Дежурная пожевала губами:
— Ишь ты… К Ариадне… Да еще на ночь глядя! Проворный какой!.. Ну, ступай… Разрешили… Говорят, ждет она тебя. Жених, что ли?.. И чего только нашла в этаком?..
Бабка вновь одарила Вадима презрительно-оценивающим взглядом.
— Лифт прямо. Восьмой этаж.
Охлынин поднялся наверх, нашел нужную квартиру и позвонил. Дверь распахнул удивительный мужчина. Очевидно, отец Ариадны.
Он чем-то напоминал самого Вадима, хотя неумеренности в нем оказалось куда больше. "Все сверх", — подумал поэт о незнакомце: слишком красив, чересчур высок, на редкость плечист, крайне силен… Хозяин квартиры просто грешил избытком достоинств.
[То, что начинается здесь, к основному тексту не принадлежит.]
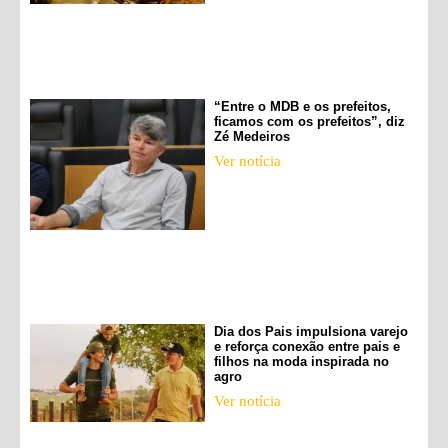
“Entre o MDB e os prefeitos,
ficamos com os prefeitos”, diz
Zé Medeiros
Ver notícia
Dia dos Pais impulsiona varejo
e reforça conexão entre pais e
filhos na moda inspirada no
agro
Ver notícia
Всего многовато… Наверняка женщины без конца вешались ему на шею. Вот в кого так хороша Ариадна… Черные брови, карие очи…
Вадим опять растерялся. Что там вякала внизу эта бабка? На что намекала? Или это и впрямь какой-то великий, известный человек, а Охлынин понятия не имеет, к кому ввалился на ночь глядя, и чья дочь Ариадна?..
— Добрый вечер… — смущенно выдавил он.
— Здравствуйте, здравствуйте, Вадим Анатольевич! — приветливо и дружелюбно пробасил хозяин. И бас у него тоже оказался бескрайне раскатистым. — Проходите, не стесняйтесь! Дочка прямо заждалась вас! Чем-то, видно, вы пленили ее сердце. Впрочем, это отлично видно! — И он громко засмеялся, довольный своим каламбуром. — Доча, ты где? Смотри, кто к нам, наконец, пожаловал!